**Problem to work on:**
The required output is every line from the one containing "مناسب۳۶ الی۴۴" through the last line of the listing below, copied exactly, pictures excluded.

Given information START

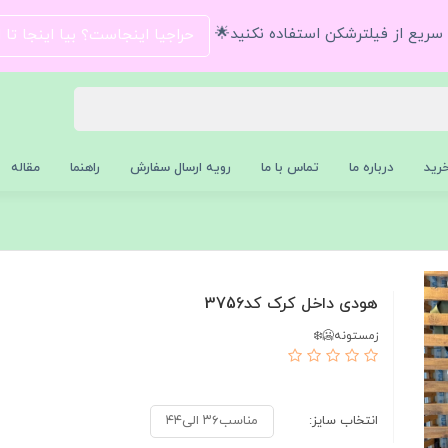
و سریع از فیلترشکن استفاده نکنید🌟
حراجیا اینجاست؟ بیا اینجا تا
رید
درباره ما
تماس با ما
رویه ارسال سفارش
راهنما
مقاله
هودی داخل کرک کد3756
زمستونه🥶❄️
انتخاب سایز:
مناسب۳۶ الی۴۴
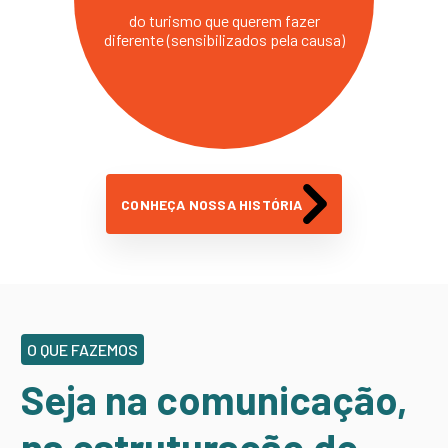
do turismo que querem fazer
diferente (sensibilizados pela causa)
CONHEÇA NOSSA HISTÓRIA
O QUE FAZEMOS
Seja na comunicação,
na estruturação de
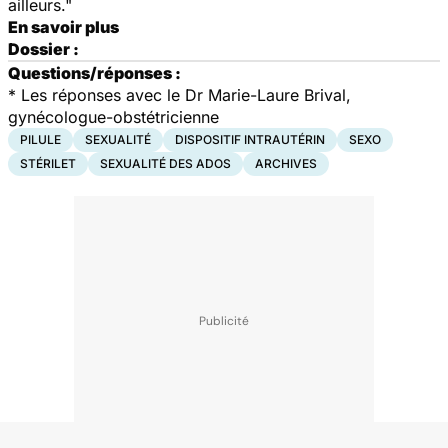
ailleurs."
En savoir plus
Dossier :
Questions/réponses :
* Les réponses avec le Dr Marie-Laure Brival,
gynécologue-obstétricienne
PILULE
SEXUALITÉ
DISPOSITIF INTRAUTÉRIN
SEXO
STÉRILET
SEXUALITÉ DES ADOS
ARCHIVES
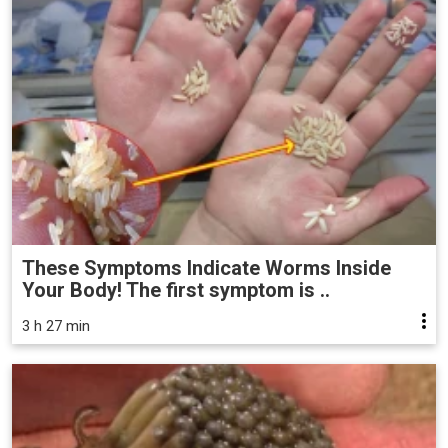
These Symptoms Indicate Worms Inside
Your Body! The first symptom is ..
3 h 27 min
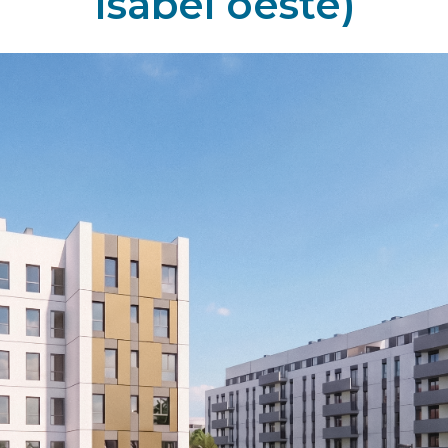
Isabel oeste)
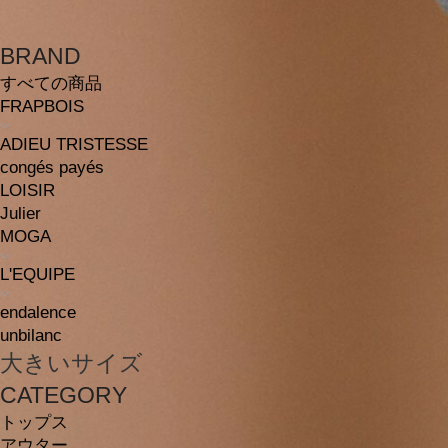
BRAND
すべての商品
FRAPBOIS
ADIEU TRISTESSE
congés payés
LOISIR
Julier
MOGA
L'EQUIPE
endalence
unbilanc
大きいサイズ
CATEGORY
トップス
アウター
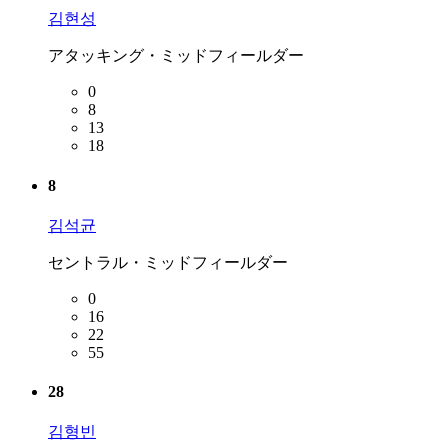
김현성
アタッキング・ミッドフィールダー
0
8
13
18
8
김석균
セントラル・ミッドフィールダー
0
16
22
55
28
김형빈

Given information END

**Task output:**
مناسب۳۶ الی۴۴
do turismo que querem fazer
diferente (sensibilizados pela causa)
CONHEÇA NOSSA HISTÓRIA
O QUE FAZEMOS
Seja na comunicação,
na estruturação de
ailleurs."
En savoir plus
Dossier :
Questions/réponses :
* Les réponses avec le Dr Marie-Laure Brival,
gynécologue-obstétricienne
PILULE
SEXUALITÉ
DISPOSITIF INTRAUTÉRIN
SEXO
STÉRILET
SEXUALITÉ DES ADOS
ARCHIVES
These Symptoms Indicate Worms Inside
Your Body! The first symptom is ..
3 h 27 min
Isabel oeste)
BRAND
すべての商品
FRAPBOIS
ADIEU TRISTESSE
congés payés
LOISIR
Julier
MOGA
L'EQUIPE
endalence
unbilanc
大きいサイズ
CATEGORY
トップス
アウター
김현성
アタッキング・ミッドフィールダー
0
8
13
18
8
김석균
セントラル・ミッドフィールダー
0
16
22
55
28
김형빈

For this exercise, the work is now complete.